PIK3CA mutations were found in 54 (11%) of 504 patients tested; KRAS in 69 (19%) of 367; NRAS in 19 (8%) of 225; and BRAF in 31 (9%) of 361 patients. PIK3CA mutations were most frequent in squamous cervical (5/14, 36%), uterine (7/28, 25%), breast (6/29, 21%), and colorectal cancers (18/105, 17%); KRAS in pancreatic (5/9, 56%), colorectal (49/97, 51%), and uterine cancers (3/20, 15%); NRAS in melanoma (12/40, 30%), and uterine cancer (2/11, 18%); BRAF in melanoma (23/52, 44%), and colorectal cancer (5/88, 6%). Regardless of histology, KRAS mutations were found in 38% of patients with PIK3CA mutations compared to 16% of patients with wild-type (wt)PIK3CA (p = 0.001). In total, RAS (KRAS, NRAS) or BRAF mutations were found in 47% of patients with PIK3CA mutations vs. 24% of patients wtPIK3CA (p = 0.001). PIK3CA mutations were found in 28% of patients with KRAS mutations compared to 10% with wtKRAS (p = 0.001) and in 20% of patients with RAS (KRAS, NRAS) or BRAF mutations compared to 8% with wtRAS (KRAS, NRAS) or wtBRAF (p = 0.001).
PIK3CA, RAS (KRAS, NRAS), and BRAF mutations are frequent in diverse tumors. In a wide variety of tumors, PIK3CA mutations coexist with RAS (KRAS, NRAS) and BRAF mutations.
Partial Text: Recently, major discoveries in the molecular biology of human cancers along with an increased understanding of oncogenic mutations and cell signaling pathways led to the successful application of new targeted therapies in several cancers., , ,  These include the use of KIT kinase inhibitors in KIT-mutant gastrointestinal stromal tumors (GIST), ABL kinase inhibitors in BCR-ABL-positive chronic myelogenous leukemia (CML), EGFR tyrosine kinase inhibitors in EGFR-mutant lung cancers, and BRAF inhibitors in BRAF-mutant melanomas., , ,  It appears plausible that the most common cancers have been difficult to treat, in part because they are heterogeneous, with each subset of patients having different molecular abnormalities.

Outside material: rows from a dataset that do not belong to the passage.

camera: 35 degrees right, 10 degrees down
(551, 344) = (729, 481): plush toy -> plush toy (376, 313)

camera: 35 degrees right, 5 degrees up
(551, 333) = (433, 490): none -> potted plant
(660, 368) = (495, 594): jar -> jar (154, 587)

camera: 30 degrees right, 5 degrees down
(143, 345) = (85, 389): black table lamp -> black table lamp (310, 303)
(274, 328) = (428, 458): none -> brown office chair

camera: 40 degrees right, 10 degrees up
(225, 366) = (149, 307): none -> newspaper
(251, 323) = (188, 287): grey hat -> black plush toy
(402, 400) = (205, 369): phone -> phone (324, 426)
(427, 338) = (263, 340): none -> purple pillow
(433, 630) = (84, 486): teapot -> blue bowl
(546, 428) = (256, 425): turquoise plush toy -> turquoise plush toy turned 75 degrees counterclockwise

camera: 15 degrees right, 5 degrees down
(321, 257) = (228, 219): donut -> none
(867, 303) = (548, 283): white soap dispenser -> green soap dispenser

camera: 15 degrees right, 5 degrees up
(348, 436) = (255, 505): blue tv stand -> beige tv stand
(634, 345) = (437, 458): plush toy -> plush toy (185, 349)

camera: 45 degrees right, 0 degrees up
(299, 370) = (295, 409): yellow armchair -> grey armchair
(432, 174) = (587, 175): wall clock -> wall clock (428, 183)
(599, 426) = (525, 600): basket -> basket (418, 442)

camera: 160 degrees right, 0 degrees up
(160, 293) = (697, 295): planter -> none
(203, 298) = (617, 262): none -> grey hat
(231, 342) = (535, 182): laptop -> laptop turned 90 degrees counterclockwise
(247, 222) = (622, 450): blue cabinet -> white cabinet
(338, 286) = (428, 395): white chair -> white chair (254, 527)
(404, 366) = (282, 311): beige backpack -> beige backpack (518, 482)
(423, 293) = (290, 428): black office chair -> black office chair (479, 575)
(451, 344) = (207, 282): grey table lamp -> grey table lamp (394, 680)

Identifying relevant molecular subtypes within heterogeneous cancers is crucial to future targeted therapeutic progress., 
Across tumor types, we demonstrated a higher prevalence of RAS (KRAS, NRAS) or BRAF mutations (47%) and KRAS mutations (38%) in patients with mutant PIK3CA compared to those with wtPIK3CA (mutant RAS or BRAF present in 24%, p = 0.001; mutant KRAS present in 16%, p = 0.001). Most previously published studies investigating simultaneous PIK3CA, and RAS or BRAF mutations concentrated on colorectal cancer., , , ,  Some studies suggested that PIK3CA mutations are associated with KRAS mutations,, ,  whereas others did not report that.,  A large retrospective study that analyzed 1,022 tumor DNA samples from patients with colorectal cancer treated with cetuximab in multiple European institutions revealed association between exon 9 PIK3CA and KRAS mutations (14.7% in KRAS mutant vs. 6.8% in wtKRAS; p = 0.0006), but not between exon 20 PIK3CA and KRAS mutations (3.8% in KRAS mutant vs. 2.3% in wtKRAS; p = 0.27). In agreement with this paper, when we examined all histologies, we also found a strong association between exon 9 PIK3CA and KRAS mutations (19% in KRAS mutant vs. 6% in wtKRAS; p = 0.001), however, the frequency of exon 20 PIK3CA mutations also showed a trend towards being more common in patients with KRAS mutations compared to wtKRAS (12% in KRAS mutant vs. 5% in wtKRAS), albeit not reaching statistical significance (p = 0.07). In a disease-specific subanalysis in colorectal and ovarian cancer we noticed a trend toward an association between exon 9 PIK3CA and KRAS mutations in colorectal cancer (20% in KRAS mutant vs. 6% in wtKRAS; p = 0.07) and a statistically significant association between exon 20 PIK3CA and KRAS mutations in ovarian cancer (75% in KRAS mutant vs. 5% in wtKRAS; p = 0.003). However, the numbers of patients are low in colorectal, and ovarian cancer subgroup analyses suggesting that additional confirmatory studies will be necessary.